◆ **Task details**
Rewrite the lines of the listing below, replacing "developed" with "processed" and keeping everything else unchanged. Leave the pictures out of your answer.

◆ **Data shown**
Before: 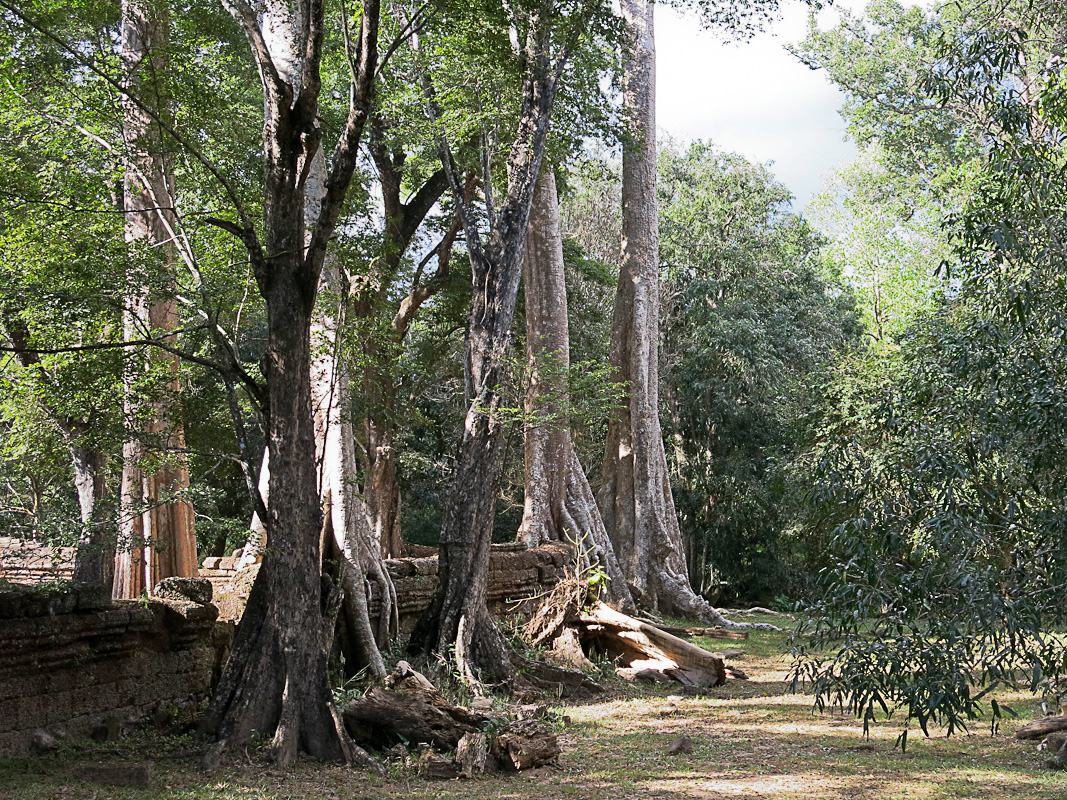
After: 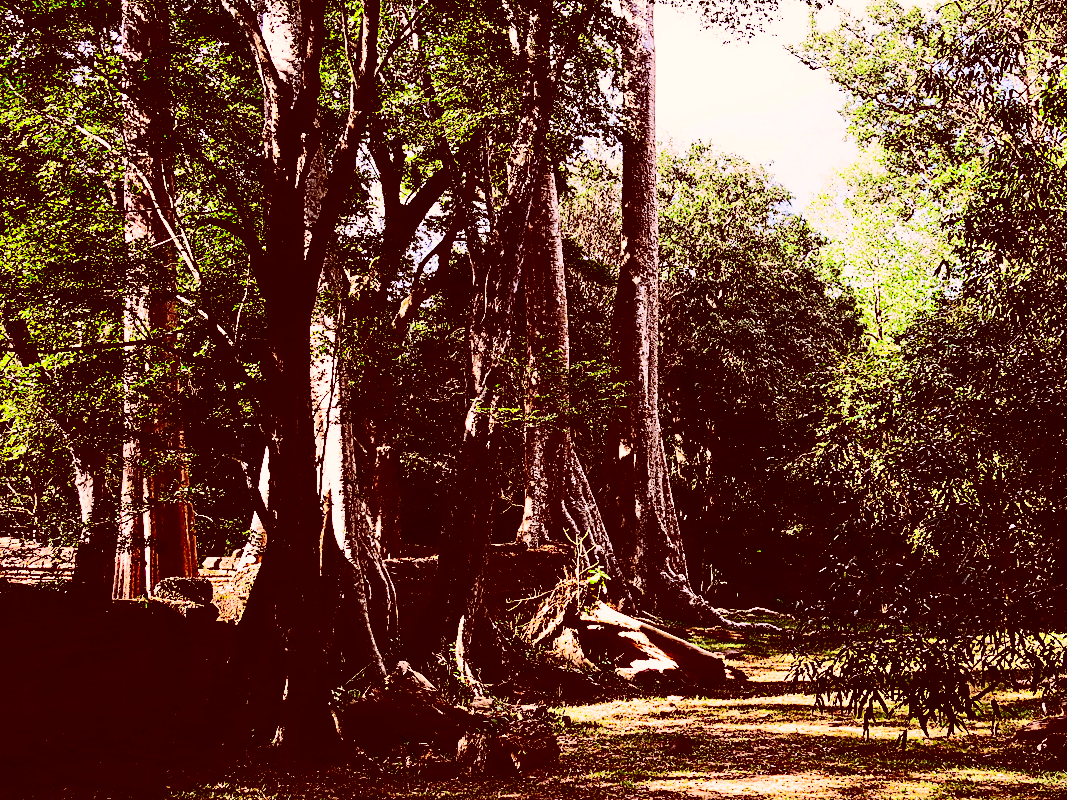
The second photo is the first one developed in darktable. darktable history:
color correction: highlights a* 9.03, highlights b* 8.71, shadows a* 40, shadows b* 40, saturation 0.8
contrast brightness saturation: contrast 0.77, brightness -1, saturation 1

◆ **Full solution**
Before: 
After: 
The second photo is the first one processed in darktable. darktable history:
color correction: highlights a* 9.03, highlights b* 8.71, shadows a* 40, shadows b* 40, saturation 0.8
contrast brightness saturation: contrast 0.77, brightness -1, saturation 1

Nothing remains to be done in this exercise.